What Snacks Actually Work
Not all snacks are created equal on a travel day. You're looking for three things: low mess, high distractibility, and nothing that's going to make the person in the next seat quietly furious.
The reliable ones:
• Crackers, especially ones with interesting shapes or a dip component
• Fruit leather or strips, good for slow eating
• Dried mango, apricots, raisins (watch the fibre on long flights. You've been warned.)
• Rice cakes and puffs, light and easy to portion
• Cereal in a small spill-proof container
• Granola bars or oat-based snacks
• Small sandwiches cut into bite-sized pieces
• Pouches, if your child uses them properly and not as projectiles
The ones to leave at home:
• Anything with a strong smell. Your fellow passengers will notice.
• Anything that crumbles into fine dust on contact. It gets everywhere.
• Anything that melts in a warm cabin and ends up on the seat, the tray table, and somehow also your hair.
• Anything with a lot of added sugar right before a long, confined period. You know why.
The goal is snacks you can deploy quietly, one at a time, without creating a situation.
The Snack Reveal: Your Most Underrated Travel Skill
This is the bit that separates a good travel day from a great one, and most parents figure it out by accident somewhere around their third flight.
Do not give everything at once. You are not running a buffet. You are managing a resource, and that resource needs to last
Stagger it. Space it out. Hold things back. Let them finish one thing, wait a few minutes, then produce the next one as if it's a small miracle you just remembered was in the bag. "Oh, you finished your crackers? Well. Look what I found."
The novelty of the reveal buys you as much time as the snack itself. A child who knows exactly what's left in the bag and can see all of it loses interest faster than one who suspects there might be something good coming. Keep them guessing. It works every time.
The same logic applies to new versus familiar snacks. Pack one or two things they've never had before and save them for when things get hard. New food is interesting. Interesting buys time.
Don't Forget Snacks for Yourself
This is not a joke.
You will not eat a proper meal on a travel day with a small child. Whatever you're imagining, it won't happen. The airport café meal you were looking forward to will be eaten in 90 seconds while simultaneously stopping a child from climbing a display stand. The inflight meal will arrive at the exact moment the child needs something and go cold before you get back to it.

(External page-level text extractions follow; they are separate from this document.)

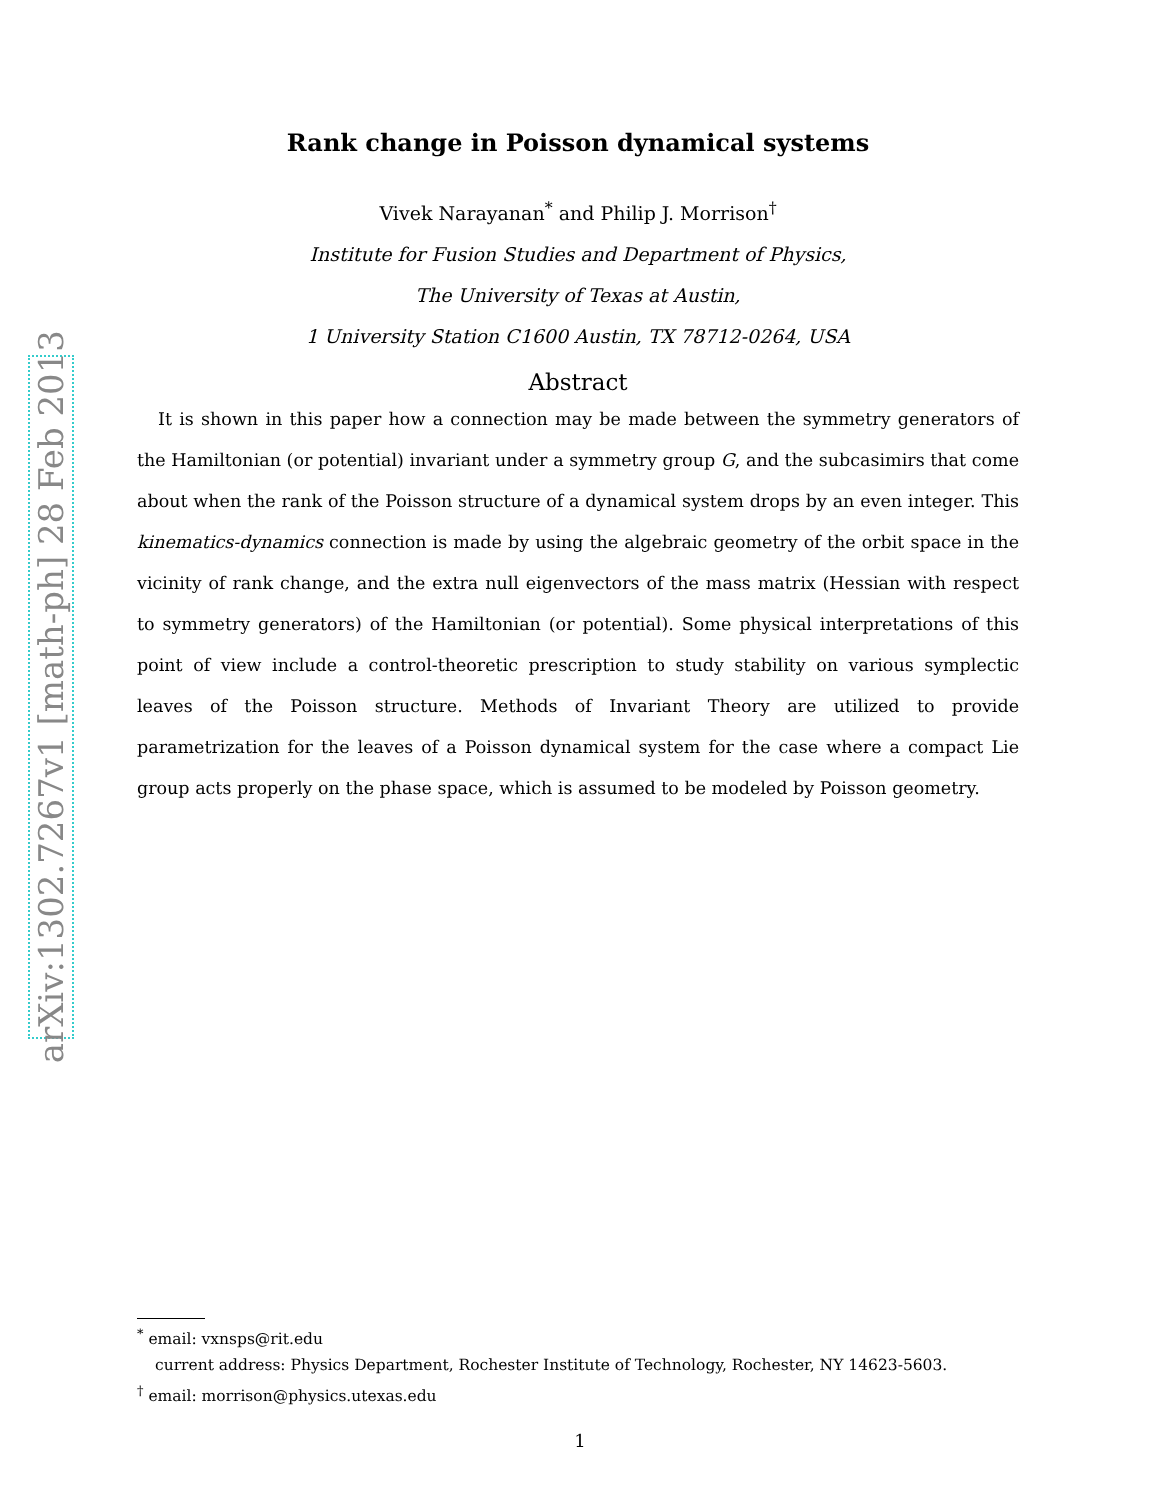arXiv:1302.7267v1 [math-ph] 28 Feb 2013
Rank change in Poisson dynamical systems
Vivek Narayanan<sup>*</sup> and Philip J. Morrison<sup>†</sup>
Institute for Fusion Studies and Department of Physics,
The University of Texas at Austin,
1 University Station C1600 Austin, TX 78712-0264, USA
Abstract
It is shown in this paper how a connection may be made between the symmetry generators of the Hamiltonian (or potential) invariant under a symmetry group G, and the subcasimirs that come about when the rank of the Poisson structure of a dynamical system drops by an even integer. This kinematics-dynamics connection is made by using the algebraic geometry of the orbit space in the vicinity of rank change, and the extra null eigenvectors of the mass matrix (Hessian with respect to symmetry generators) of the Hamiltonian (or potential). Some physical interpretations of this point of view include a control-theoretic prescription to study stability on various symplectic leaves of the Poisson structure. Methods of Invariant Theory are utilized to provide parametrization for the leaves of a Poisson dynamical system for the case where a compact Lie group acts properly on the phase space, which is assumed to be modeled by Poisson geometry.
<sup>*</sup> email: vxnsps@rit.edu
current address: Physics Department, Rochester Institute of Technology, Rochester, NY 14623-5603.
<sup>†</sup> email: morrison@physics.utexas.edu
1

Pack for yourself. Specifically:
• Something protein-based to actually keep you going (jerky, a protein bar, cheese portions)
• Trail mix or nuts if you like them
• Something a bit indulgent, because you've earned it and morale matters
• Your own water bottle, filled after security
Parental hunger is a real and underestimated factor in how travel days go. A tired, hungry parent managing a tired, overstimulated child is a harder combination than it needs to be. Feed yourself. Stay sharp.
The One Rule That Rules Them All
Snacks are the duct tape of travel with children. They fix almost anything, at least temporarily, and you never have quite enough when it actually counts.
Overpacking clothes is a rookie move. Nobody needs four outfit changes for a long weekend. Overpacking snacks is something else entirely. It's experience. It's wisdom. It's the mark of a parent who has been there and learned.
So before you zip up that hand luggage, open it again and add three more things. You won't regret it. You might just make it through the journey without anyone crying in a bathroom. Including you.